Both are good businesses, but at some point over the past 1 year or so, their valuations reached a level where the next 3-year return, in my opinion, did not look all that attractive. So, these are the two specific cases where valuations led me to exit the positions.
Also, as FISCF's size grows, so will the number of its underlying holdings. Now we have about 70 stocks in there. Our team's size is comfortable enough to monitor these many holdings. Also, since the average size of a small-cap position is lesser than that of a mid-cap position, the number of stocks in FISCF will be more than in FIPF.
But now that FISCF is open-ended (it was launched as a 5-year closed-end fund in December 2005), does it add to the challenge? Would you have rather preferred it remained closed-ended, or are you fine with the open-ended structure? What's your preference?
There is no a priori answer to that. In the past when FISCF crossed ₹1,000 crore and then again ₹2,000 crore, we had this question in mind, whether we'll be able to run a small companies' fund with these kind of assets or have we reached the limits of scalability. FISCF became open-ended in (January) 2011.
So far it hasn't been that challenging in order to scale up this product to this level (presently its corpus is a little over ₹3,000 crore). If it becomes very challenging or difficult to find incremental ideas, then again this question will crop up, perhaps louder. But right now, I don't think so.

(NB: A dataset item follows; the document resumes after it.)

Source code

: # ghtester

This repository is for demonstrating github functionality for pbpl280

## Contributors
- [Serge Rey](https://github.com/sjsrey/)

Ever since you took over FIPF from Sivasubramanian K.N., you have sustained the strategy and performance. In fact, the fund has grown. What changes have you brought in your portfolio?
I don't think I have brought in any fundamentally new dimension to this analysis framework. To some extent, what we have done in the past 5-6 years is that we have tried to limit the number of mistakes. So while earlier we had a reasonable amount of winners, we also had a share of losers, which took some sheen away from performance. The endeavour over the last 5-6 years has been to plug the leakages from adverse selections.
But, I wouldn't want to take credit for this. In the past 5-6 year period in the equity markets, the better quality businesses have done well.... Clearly, this approach won't do as well when risk appetite in the markets is high and where a quality conscious approach may not be the best way forward. But we prefer to stick to it nevertheless.
So you have turned FIPF into a more conservative fund?
There is a bit more emphasis on quality.. to ensure that the quality of businesses is thoroughly vetted and assessed during the selection process. The objective is to generate attractive returns on a risk-adjusted basis.
Do you get good companies at these valuations?
It is becoming progressively more challenging, especially in the small-company space. At mid-cap level, there are enough business that one can find with these quality attributes and at valuations that are not so high that they dampen the 3-year returns.
Any particular sector you'd be keeping an eye out for?
The growth in aggregate demand over the past 5 years is quite broad-based, with a skew towards the consumer demand. I cannot think of stand-out sectors that have played an influential role in this period.
While not pivoted to any sector or theme, we look out for good businesses through a prism of growth, quality and valuation. There are a few sectors where the changes in the global cost structures have given us a benefit, which could perhaps last for a while in terms of cost competitiveness. An example is speciality chemicals. This calls for strong knowledge of chemistry and chemical engineering. India has quite a few such companies that have started to see brighter business prospects.
Also, the ongoing growth in consumer discretionary demand facilitates various sectors. Automobiles, home improvement or appliances, financial services, pharmaceuticals are some of the sectors that are witnessing better demand. Having said this, our focus is far more on bottom-up stock picking to build portfolios.